Stefanishion’s experiences are echoed in the CCL’s report released in time for AIDS Awareness Week and World AIDS Day. The report, Consultations on Health and Learning: Report on Adults Living with HIV/ AIDS, makes a series of recommendations that would improve the quality of life of those living with HIV/AIDS. The report recommends “sensitivity training for health-care professionals, students in medical schools, police officers and members of the church.”

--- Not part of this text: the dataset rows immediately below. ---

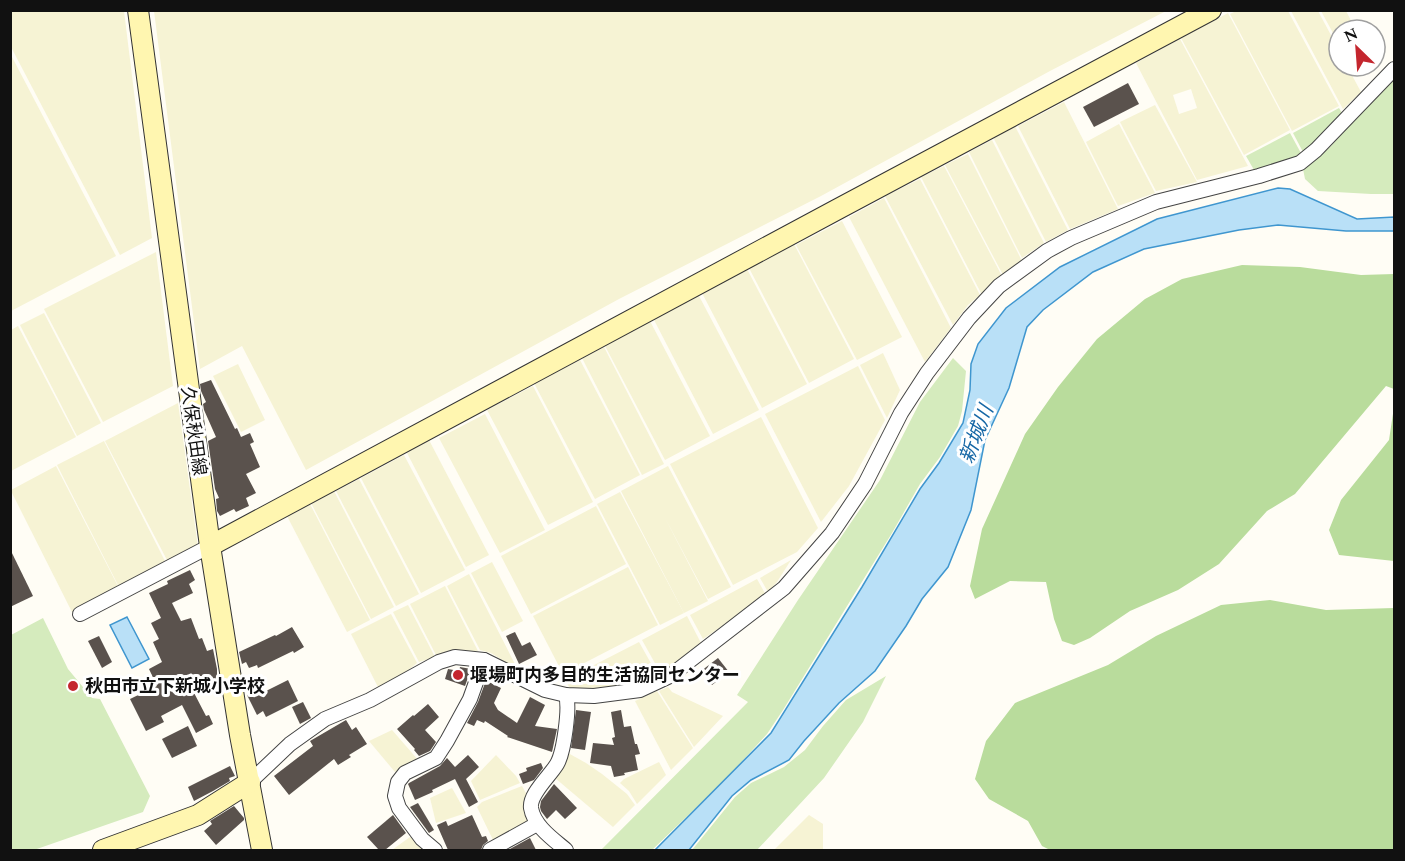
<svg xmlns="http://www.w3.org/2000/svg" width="1405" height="861" font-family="Spectral,'Noto Sans JP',serif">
  <rect width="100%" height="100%" fill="#fffdf5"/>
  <g fill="#f6f3d4" fill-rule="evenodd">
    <path d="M10 11H124L152 238 120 255 11 47Z"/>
    <path d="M154 11V10L1166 11 1050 71 821 196 619 299 306 470 242 346 200 369Z"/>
    <path d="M1236 11H1288L1339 106 1292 131 1230 14Z"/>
    <path d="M1291 11H1318L1339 50V66H1347L1361 92 1343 109Z"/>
    <path d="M1321 11H1346L1356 30H1339V44Z"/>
    <path d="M1228 13 1290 130 1244 155 1181 38Z"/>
    <path d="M1180 39 1248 166 1197 180 1136 63ZM1191 89 1197 108 1179 114 1173 95Z"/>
    <path d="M11 55 116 256 11 311H10Z"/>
    <path d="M1064 102 1118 209 1070 229 1018 126Z"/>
    <path d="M1155 105 1197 182 1156 191 1120 122Z"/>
    <path d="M1119 124 1155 193 1118 206 1086 142Z"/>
    <path d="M1015 126 1068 230 1046 242 993 137Z"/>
    <path d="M992 140 1044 243 1022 258 969 152Z"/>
    <path d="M968 154 1022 261 1003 275 945 165Z"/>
    <path d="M944 166 1003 278 982 295 921 177Z"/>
    <path d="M920 179 980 295 968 305 953 325 885 196Z"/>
    <path d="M884 198 951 328 925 362 849 217Z"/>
    <path d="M842 221 902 337 857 360 796 245Z"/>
    <path d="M794 244 854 359 809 383 749 268Z"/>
    <path d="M156 252 173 386 103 422 44 309Z"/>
    <path d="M747 269 807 384 762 408 702 293Z"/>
    <path d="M698 294 759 410 713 434 653 318Z"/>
    <path d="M44 313 101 423 77 436 20 325Z"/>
    <path d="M650 321 710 436 665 460 604 344Z"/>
    <path d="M18 326 76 437 11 471V330Z"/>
    <path d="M604 347 664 464 642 475 582 358Z"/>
    <path d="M883 353 900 390 887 418 860 365Z"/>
    <path d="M580 360 640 475 595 499 534 383Z"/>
    <path d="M238 364 265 420 241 432 213 376Z"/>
    <path d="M858 366 885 420 849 486 821 522 765 414Z"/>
    <path d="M533 386 593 502 548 525 487 410Z"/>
    <path d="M178 403 198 547 168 562 105 441Z"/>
    <path d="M485 414 545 530 500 553 439 438Z"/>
    <path d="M761 417 818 528 797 552 733 585 670 464Z"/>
    <path d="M429 440 489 555 466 567 406 451Z"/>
    <path d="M104 441 166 563 119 587 57 465Z"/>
    <path d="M404 455 465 570 421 593 361 478Z"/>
    <path d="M56 466 119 588 72 612 11 491V490Z"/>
    <path d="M668 466 731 587 708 599 664 516 708 601 684 613 621 491Z"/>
    <path d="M359 479 419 594 396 606 336 491Z"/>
    <path d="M334 491 394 607 371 619 311 503Z"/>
    <path d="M620 492 684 613 660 625 597 504Z"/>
    <path d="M310 504 370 620 347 632 287 516Z"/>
    <path d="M596 506 626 564 531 614 501 556Z"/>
    <path d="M791 560 777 582 768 592 760 578Z"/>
    <path d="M492 562 523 621 502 632 471 573Z"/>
    <path d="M628 567 658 625 563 674 533 616Z"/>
    <path d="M469 574 518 670 491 653 480 650 447 586Z"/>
    <path d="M757 579 766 595 765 597 703 639 690 615Z"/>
    <path d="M445 586 478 651 436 655 410 604Z"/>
    <path d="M408 605 435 657 419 662 393 612Z"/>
    <path d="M391 614 417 663 402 675 378 687 351 634Z"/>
    <path d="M687 616 702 645 661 674 642 640Z"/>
    <path d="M639 642 657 674 640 683 617 689 571 690 565 680Z"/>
    <path d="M668 687 672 692 723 716 694 747 659 691Z"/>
    <path d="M657 691 693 748 671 770 635 701Z"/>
    <path d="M392 730 419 761 395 772 369 741Z"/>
    <path d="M568 753 586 763 602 774 627 794 635 805 613 827 555 778Z"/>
    <path d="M496 755 516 776 520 783 480 800 471 781Z"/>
    <path d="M659 762 666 775 637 804 629 791 620 783 624 779Z"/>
    <path d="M522 786 527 795 531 822 495 844 477 807 482 802Z"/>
    <path d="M452 788 466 813 436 823 430 798Z"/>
    <path d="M809 815 823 824V850H774Z"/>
    <path d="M410 837 416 838 427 850H392Z"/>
  </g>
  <g fill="#d5ebbd">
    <path d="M1394 74V194H1371L1318 191 1305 179 1303 169 1331 146 1388 80Z"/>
    <path d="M1339 108 1342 113 1311 147 1303 152 1293 133Z"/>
    <path d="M1290 133 1302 155 1295 159 1254 170 1246 156Z"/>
    <path d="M953 358 966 371 962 411 958 426 940 457 920 484 892 533 783 710 767 734 725 780 652 850H601L748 702 737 695 798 600 880 480 920 402Z"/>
    <path d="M43 618 68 669 92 698 100 699 150 796 143 812 34 850H11V635Z"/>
    <path d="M886 676 863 722 824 778 757 850H692L735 797 751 783 784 767 805 750 823 726 846 700Z"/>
  </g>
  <g fill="#b9dc9c">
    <path d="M1242 265 1300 267 1361 275 1394 274V389L1386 386 1295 494 1267 511 1219 564 1178 590 1130 611 1090 638 1074 645 1062 641 1054 619 1046 582 1010 581 975 599 970 586 982 529 1025 434 1058 387 1097 339 1145 299 1182 279Z"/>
    <path d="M1394 407V561L1339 555 1329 530 1341 500 1389 440Z"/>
    <path d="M1270 600 1326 610 1394 608V850H1050L1042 846 1028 821 989 799 975 779 986 741 1015 703 1108 665 1156 636 1221 605Z"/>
  </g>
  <g fill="#b9e0f7" stroke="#3f96cf" stroke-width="1.5">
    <path d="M1278 188 1290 189 1357 219 1394 217V231H1346L1278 225 1239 230 1144 249 1093 272 1043 310 1027 327 1009 388 985 440 971 510 948 567 922 599 906 626 875 671 839 703 804 741 789 760 751 780 732 796 689 850H655L771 733 862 587 920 489 939 463 963 423 970 390 971 364 978 344 1006 308 1060 267 1157 219Z"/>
    <path d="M127 617 149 659 132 668 110 625Z"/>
  </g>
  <g fill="#5a524d">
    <path d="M1128 83 1139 104 1094 127 1083 107Z"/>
    <path d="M211 380 235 429 237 428 241 437 250 433 254 442 250 444 260 467 246 474 256 493 246 498 249 506 236 512 234 509 220 516 217 511 216 499 219 498 215 489 208 441 216 437 204 410 203 404 206 402 201 391 200 384Z"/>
    <path d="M10 549 33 596 10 607Z"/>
    <path d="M190 570 195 580 189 584 193 593 172 603 181 621 191 618 199 639 202 638 207 651 213 649 217 669V679L196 677 200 684 192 689 206 716 209 715 213 724 196 733 182 705 161 716 164 722 146 731 130 699 157 686 149 669 162 662 153 642 159 639 151 623 161 618 149 593 168 584 167 581Z"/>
    <path d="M292 627 304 647 294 653 293 651 258 668 257 665 249 668 246 662 242 664 239 652 275 635 276 636Z"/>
    <path d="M515 632 522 646 530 642 537 655 519 664 506 636Z"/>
    <path d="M99 636 112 662 102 668 88 641Z"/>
    <path d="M718 658 729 672 712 685 701 671Z"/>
    <path d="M460 667 471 669 465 686 445 679 448 669 459 671Z"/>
    <path d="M488 675H490L487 681 501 688 494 703 498 710 517 723 530 697 545 705 535 726 557 729 552 752 507 737 508 736 485 721 484 723 477 720 474 726 467 723 478 702Z"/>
    <path d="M288 680 298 701 266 717 263 711 257 715 247 695 258 690 260 694Z"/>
    <path d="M303 702 311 718 300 724 292 707Z"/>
    <path d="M428 704 439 717 425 730 436 742 430 751 419 756 414 750 415 749 397 729 413 715 414 716Z"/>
    <path d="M576 710 591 712 585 750 571 748Z"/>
    <path d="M621 710 624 727 631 726 635 744H637L640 754 635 755 638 770 624 773 625 775 614 777 611 766 590 763 593 743 614 745 612 738 615 737 611 712Z"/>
    <path d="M346 720 352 730 356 727 367 744 349 755 351 757 338 765 334 759 289 795 274 776 313 746 310 741Z"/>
    <path d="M188 726 197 746 172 758 162 739Z"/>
    <path d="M468 755 479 767 466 779 478 802 469 807 455 779 432 790 433 792 415 800 408 784 409 783 440 766 447 758 455 767Z"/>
    <path d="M541 763 543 768 534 780 523 784 519 774 527 771 526 768Z"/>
    <path d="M230 766 235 776 229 778 230 781 213 791 194 801 188 787Z"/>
    <path d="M554 784 577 808 565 819 556 810 547 819 541 811 540 807 541 801Z"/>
    <path d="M418 803 434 830 429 833 410 807Z"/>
    <path d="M234 806 244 818V820L216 845 204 831 212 824 210 821Z"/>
    <path d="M393 815 406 833 385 850H379L367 837Z"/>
    <path d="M472 815 482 837 486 836 488 841 483 845 481 850H448L437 825 446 821 448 826Z"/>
    <path d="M530 838 536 850H508Z"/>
  </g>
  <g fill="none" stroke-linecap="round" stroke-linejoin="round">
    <g stroke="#444" stroke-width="16">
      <g id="street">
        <path d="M80 614 210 546"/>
        <path d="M566 695C570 708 564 752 557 764 550 776 529 794 531 808 534 826 553 839 566 850"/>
        <path d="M250 782 290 744 325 719 370 700 439 662 455 657 484 660 545 690 566 695 594 696 640 690 670 676 784 588 832 533 865 484 901 413 927 373 969 318 999 286 1047 251 1071 238 1156 202 1259 176 1300 163 1316 150 1394 69"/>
        <path d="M435 850 422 839 399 808 395 796 398 782 405 773 436 758 447 741 470 699 484 660"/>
        <path d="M490 850 537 824"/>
      </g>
    </g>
    <g stroke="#333" stroke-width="22">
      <g id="secondary">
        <path d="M138 10 210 546 240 735 262 850"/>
        <path d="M210 546 838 209 1211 10"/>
        <path d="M103 850 198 815 250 782"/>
      </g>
    </g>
    <use href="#street" stroke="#fff" stroke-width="14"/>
    <use href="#secondary" stroke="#fff6b0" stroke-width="20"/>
  </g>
  <g fill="#c4262e" stroke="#fff" stroke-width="2">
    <circle cx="458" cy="675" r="6"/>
    <circle cx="73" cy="686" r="6"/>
  </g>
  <g text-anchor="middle" stroke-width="6" stroke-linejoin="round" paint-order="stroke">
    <g font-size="18" fill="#111" stroke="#fff">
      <text transform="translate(194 431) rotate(82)" y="6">久保秋田線</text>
    </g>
    <g font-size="18" font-weight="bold" fill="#111" stroke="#fff" text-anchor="start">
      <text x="470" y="681">堰場町内多目的生活協同センター</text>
      <text x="85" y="692">秋田市立下新城小学校</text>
    </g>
    <g font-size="20" font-style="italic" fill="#1768a6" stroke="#fff">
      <text transform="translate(976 434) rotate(-69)" y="7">新城川</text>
    </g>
  </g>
  <rect width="1405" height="861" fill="none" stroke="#111111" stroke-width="24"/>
  <g transform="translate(1357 48) rotate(335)"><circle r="28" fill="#ffffff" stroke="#a0a0a0" stroke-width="1.5"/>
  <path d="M0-4.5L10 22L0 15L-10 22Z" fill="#c4262e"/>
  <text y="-9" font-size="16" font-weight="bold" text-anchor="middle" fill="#111111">N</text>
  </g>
</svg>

The report also includes first-hand information from adults living with HIV/AIDS, AIDS service groups and AIDS activists living in Edmonton, Montreal and Truro, Nova Scotia. Common among the experiences is a lack of respect and understanding about the virus and the symptoms that accompany it. From improper use of universal precautions to blatant stigma and discrimination coming from service providers, the report includes mention of homophobia, transphobia and ignorance around HIV/AIDS as barriers to service.
“They have a decisive lack of respect for us as human beings,” says one of the report’s Edmonton participants, in reference to healthcare providers. Another quote from the Edmonton consultation highlights the bigger issue, hinting at the homophobia implicit in much of HIV/AIDS-related stigma: “People need to look at HIV as a health issue. If AIDS had been discovered in a senior’ home, would the same kind of stigma exist?”
HIV Edmonton executive director Debra Jakubec has heard this all before. “The findings from the report reinforce what we hear from our clients everyday,” she says. “Twenty-six years after the discovery of the virus it’s shocking that people living with HIV report being poorly treated by some healthcare professionals.”
HIV Edmonton, along with partner agencies such as Canadian AIDS Treatment Information Exchange, provide training for service providers and people living with HIV. They also provide HIV Dynamics, a two-day course designed to educate Edmontonians on HIV/AIDS issues.
Jakubec recognizes that this might not be enough. “Obviously, there needs to be a focus on increasing tolerance and understanding so the whole community, not just healthcare providers, are more sensitive to the needs of people living with HIV/AIDS and the LBGT community in general.”
In 2007, according to Capital Health and HIV Edmonton, 225 new HIV infections were reported in Edmonton, up from 223 in 2006 and 175 in 2005. Among the new infections, men who have sex with men (MSM) make up 44.6 percent of new infections in 2007, up from 36.1 percent in 2006 and 42.6 percent in 2005. Increased testing rates, a rise in population and more men self-identifying as gay, bisexual or MSM shed some light on the increase in new infections.
For Stefanishion, the increased tolerance, which would lead to a better quality of life for those living with HIV, starts with people living in Edmonton getting over HIV stigma. He cites the billboards that line main roadways in Palm Springs and parts of West Vancouver as examples of how communities can become more comfortable with issues around HIV by being exposed to it. This is something that the CCL report also recommends. In the meantime, as things start to change, Stefanishion lives his life as he has for the past 22 years
“I take my pills everyday on time, so it’s like I don’t have HIV and I try to live my life to the fullest.”